Della panoplia di sensazioni umane, il desiderio di vendetta, mi si conceda, è quello più diffusamente ricusato. Spauracchio di integerrimi e moralisti, pungolo di eremiti ed animisti, il cieco bramare del medesimo destino vive nella nostra società un costante e spesso ingiustificato attacco.

Che colpa può mai avere il sofferente se, intriso di rancore e di supplizi, nutre se stesso della smania di vedere annegato il suo aguzzino?

Nessuna, mi convinco. Come nessuno è il beneficio, largamente condiviso, della concessione di una seconda guancia.

La sete di vendetta, al pari di poche altre sensazioni, irrora le radici alla fonte dell’umana natura. In quell’ inaccessibile e profondo anfratto sordo alla manipolazione del costume, della norma, della socialità. Pochi altri sentimenti vi si avvicinano per purezza e peculiarità. 

Sempre scacciata, condannata, soppressa, la vendetta è, al di fuori delle deboli sovrastrutture umane, il punto più vicino di contatto alla selvaggia condizione di natura dalla quale proveniamo. Siamo pur sempre bestie, mai evolute ma piuttosto soffocate sotto l’incessante costruzione di una fragile autocoscienza. Rincorriamo senza sosta il vessillo della buona condotta mentre il rigurgito di un’equa compensazione corrode organi e mente, indebolendoci e lentamente ammansendoci.

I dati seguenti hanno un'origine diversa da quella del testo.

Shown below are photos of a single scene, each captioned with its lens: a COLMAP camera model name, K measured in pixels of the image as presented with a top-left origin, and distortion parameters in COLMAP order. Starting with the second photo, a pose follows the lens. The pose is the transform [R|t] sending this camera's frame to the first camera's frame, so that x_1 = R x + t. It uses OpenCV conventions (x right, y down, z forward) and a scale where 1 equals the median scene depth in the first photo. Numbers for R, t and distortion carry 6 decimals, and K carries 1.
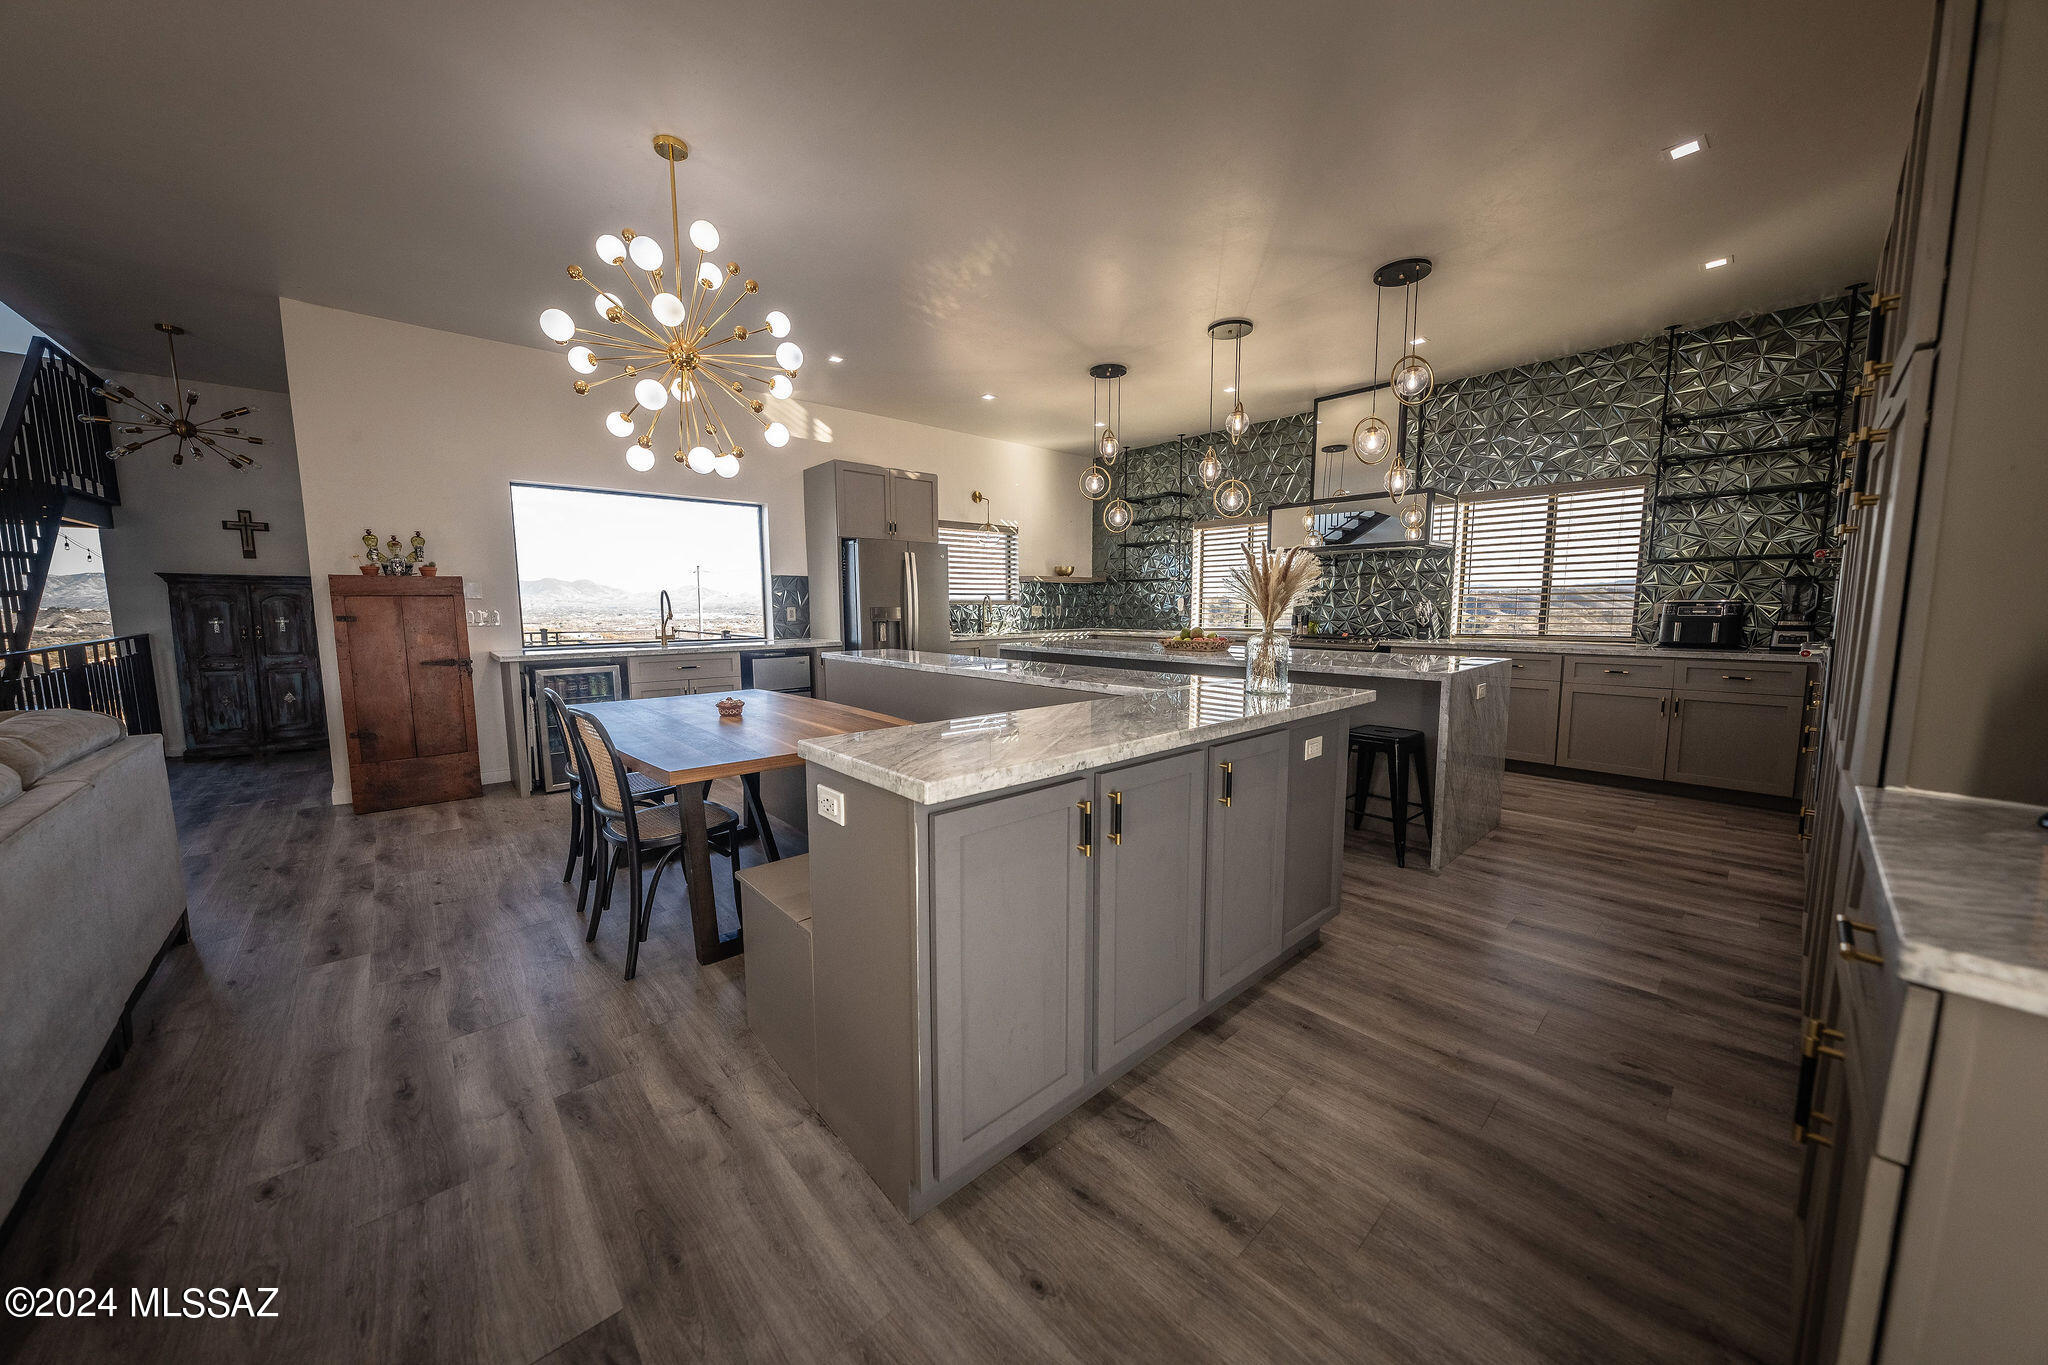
lens RADIAL K [[692.0, 0, 1029.4], [0, 692.0, 685.3], [0, 0, 1]] dist [-0.006654, 0.001260]
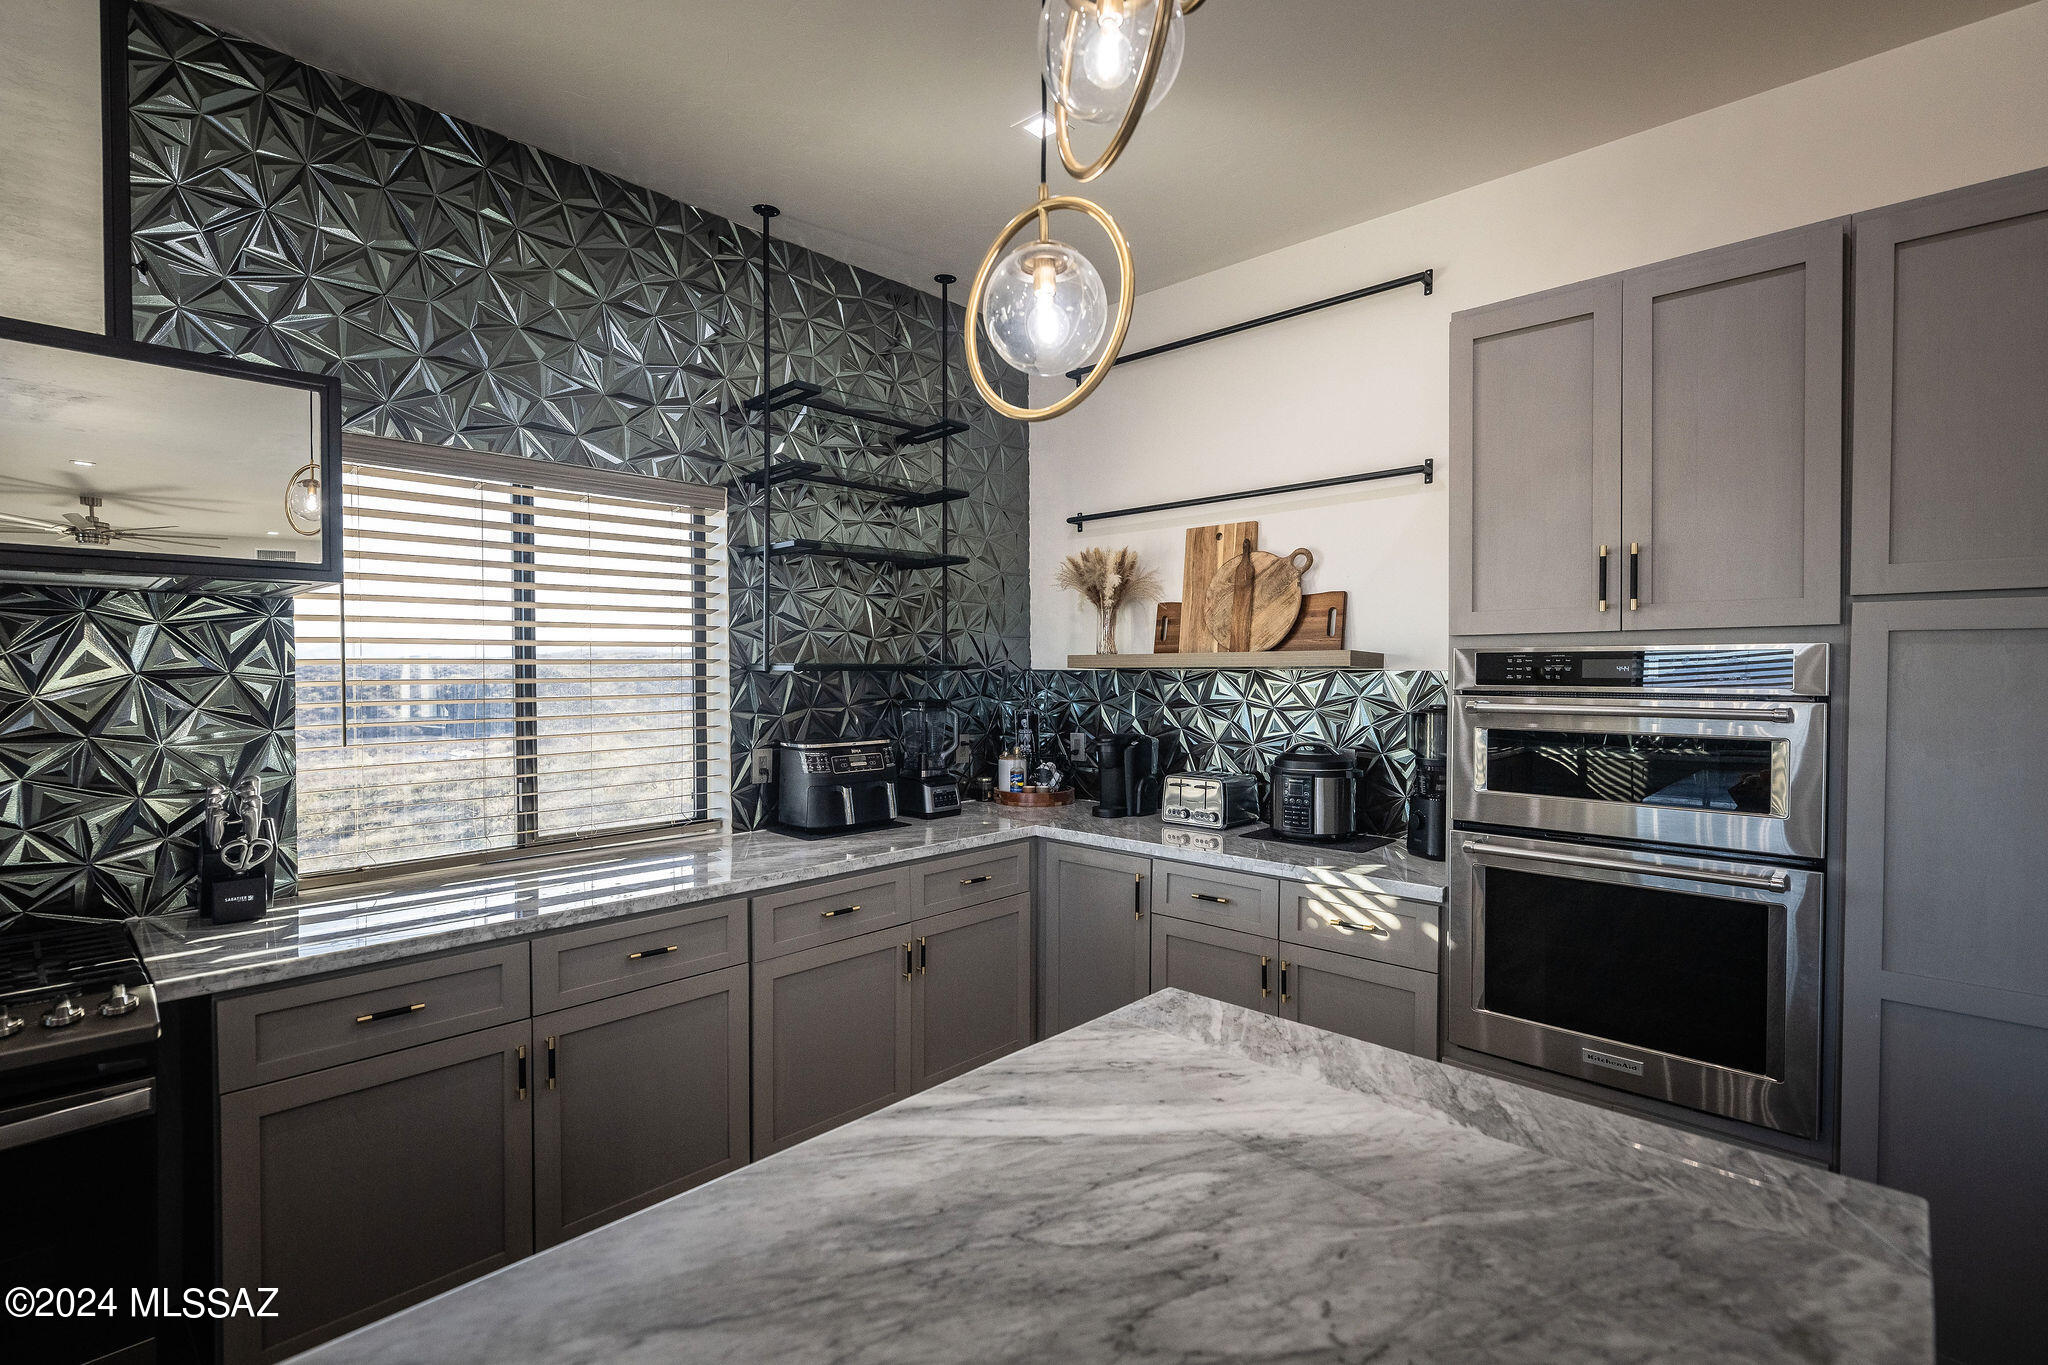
lens RADIAL K [[966.6, 0, 1035.1], [0, 966.6, 694.8], [0, 0, 1]] dist [0.003995, -0.001544]
pose [[-0.089941, -0.020282, 0.995741, 0.170246], [0.117067, 0.992647, 0.030793, -0.132666], [-0.989043, 0.119338, -0.086905, 0.732519]]
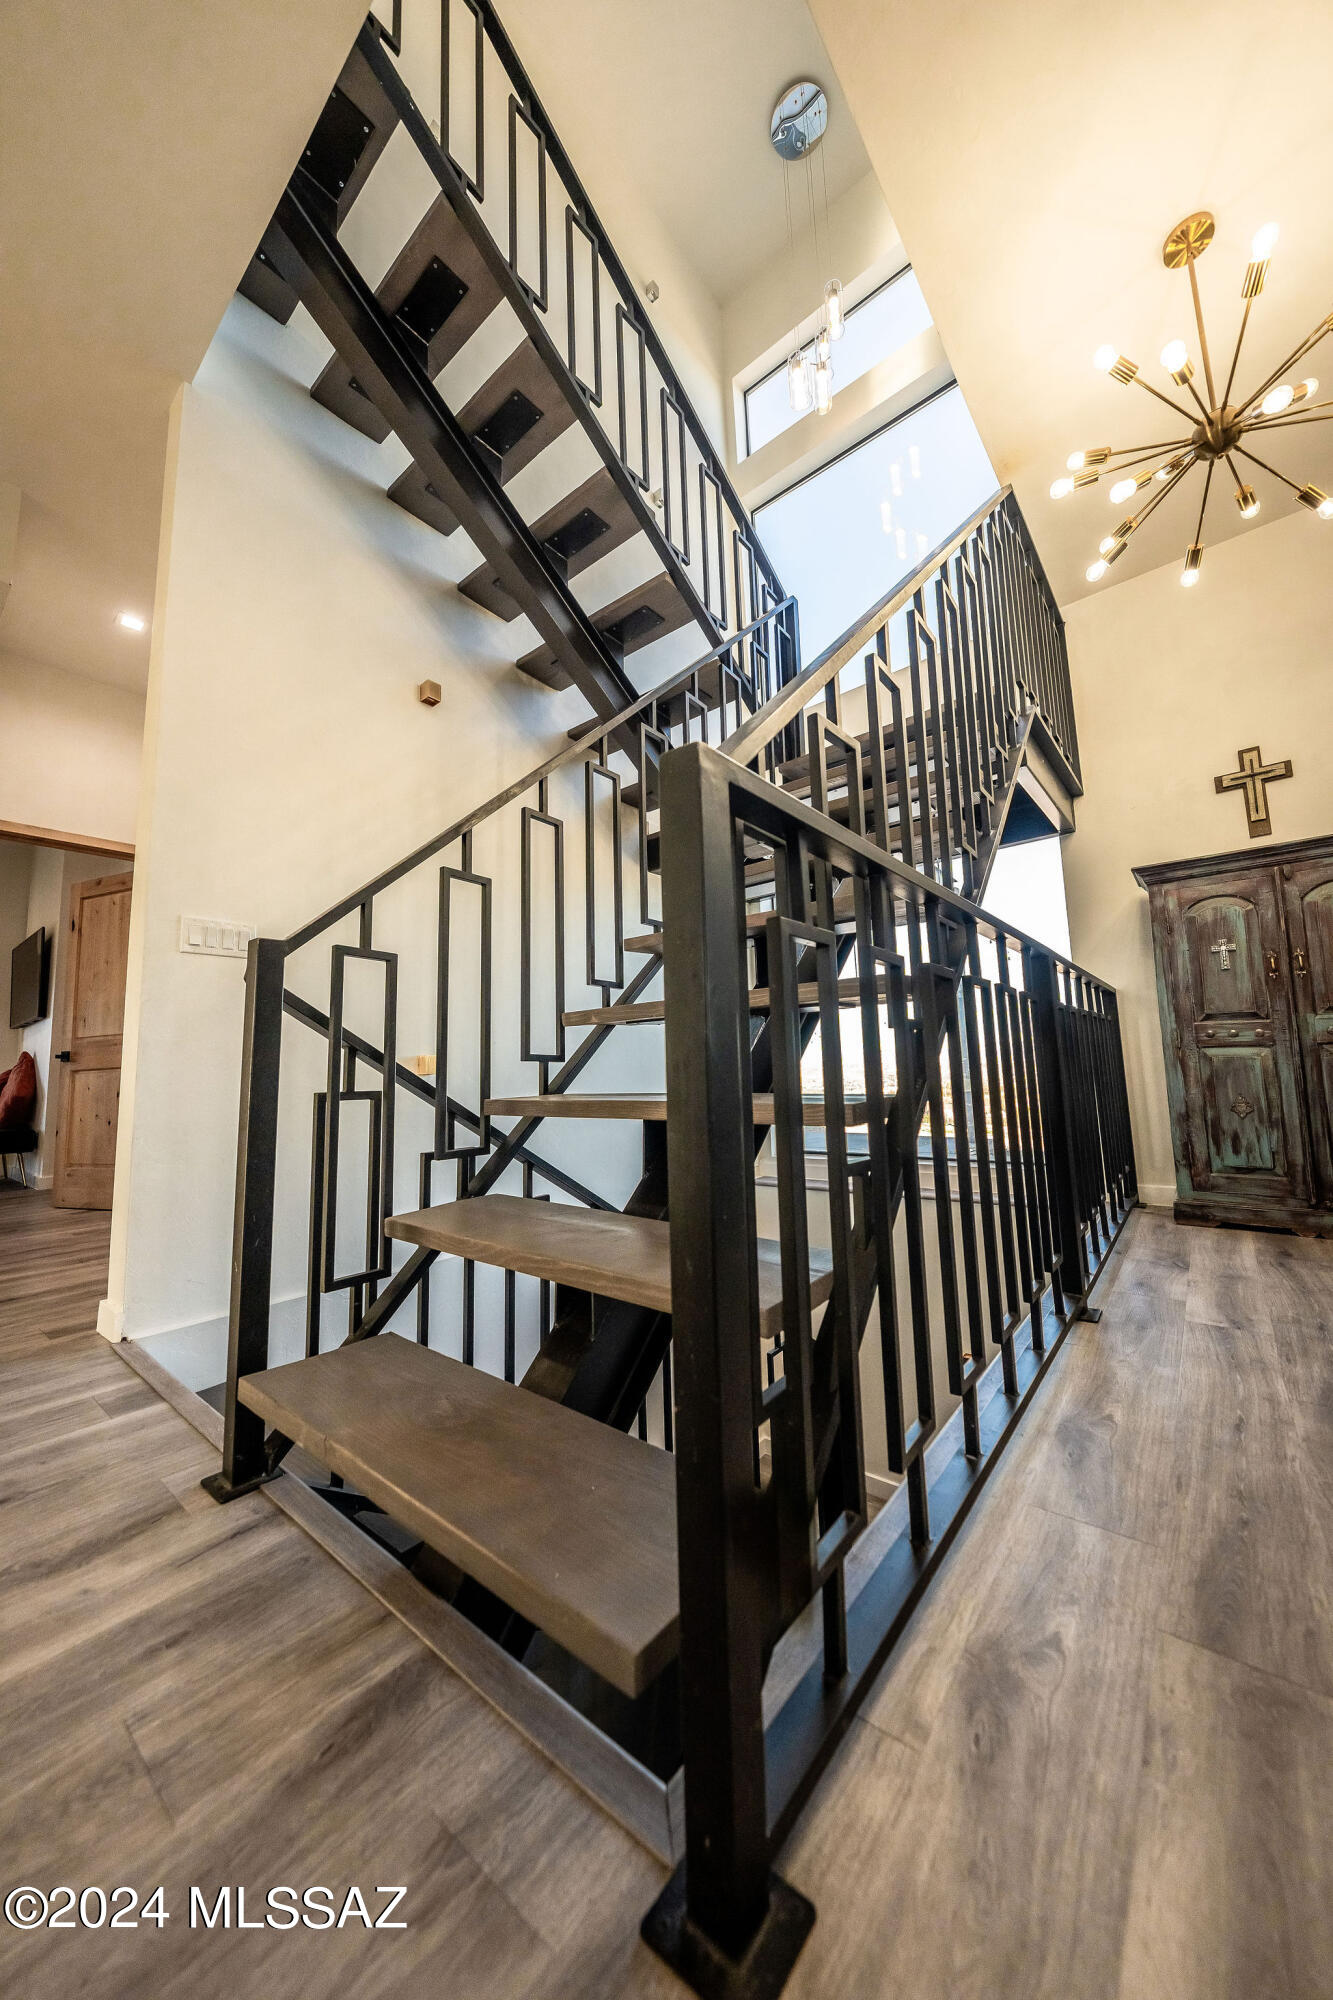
lens RADIAL K [[675.8, 0, 694.4], [0, 675.8, 991.1], [0, 0, 1]] dist [-0.006654, 0.001260]
pose [[0.154465, -0.113960, -0.981404, -0.727594], [-0.076414, 0.988972, -0.126866, 0.029541], [0.985039, 0.094589, 0.144053, 0.525667]]
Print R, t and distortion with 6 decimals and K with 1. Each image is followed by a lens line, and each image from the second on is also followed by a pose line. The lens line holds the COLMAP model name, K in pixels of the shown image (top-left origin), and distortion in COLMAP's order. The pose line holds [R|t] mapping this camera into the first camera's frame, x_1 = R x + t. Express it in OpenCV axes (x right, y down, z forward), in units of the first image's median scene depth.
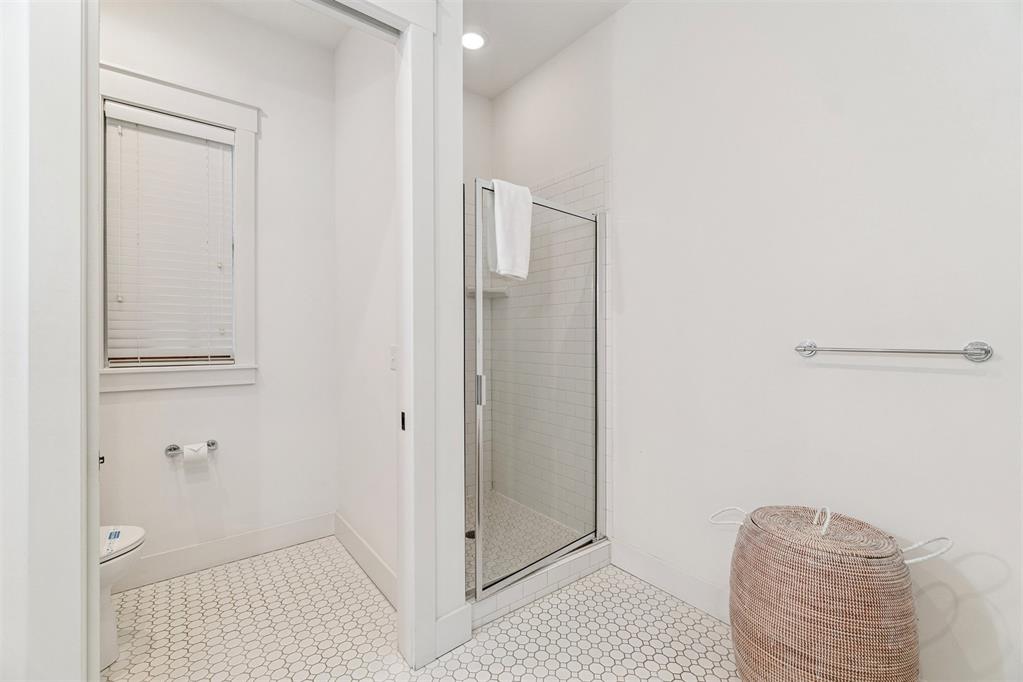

Ci espone a nuovi e più feroci attacchi minando con sempre più vigore le fondamenta del ruolo che scegliamo di vestire.

No, non è la più alta tra le emozioni. Neanche la più nobile, sia intesi. Ma serba in sé quella trasparenza, quel candore che tanti altri sentimenti, socialmente più accettati e decantati, mai hanno conosciuto né conosceranno. Inquinati, corrotti, imputriditi dall’ipocrisia che regge, in un diabolico equilibrio, il nostro stesso tempo.

E pazienza se la sua soddisfazione si esaurisce brevemente. Se il suo spazio condiviso con la gioia appaga per meno di un istante. E’ in quel singolo momento che, molto più di false sensazioni, trova il suo posto nel pantheon delle esperienze umane.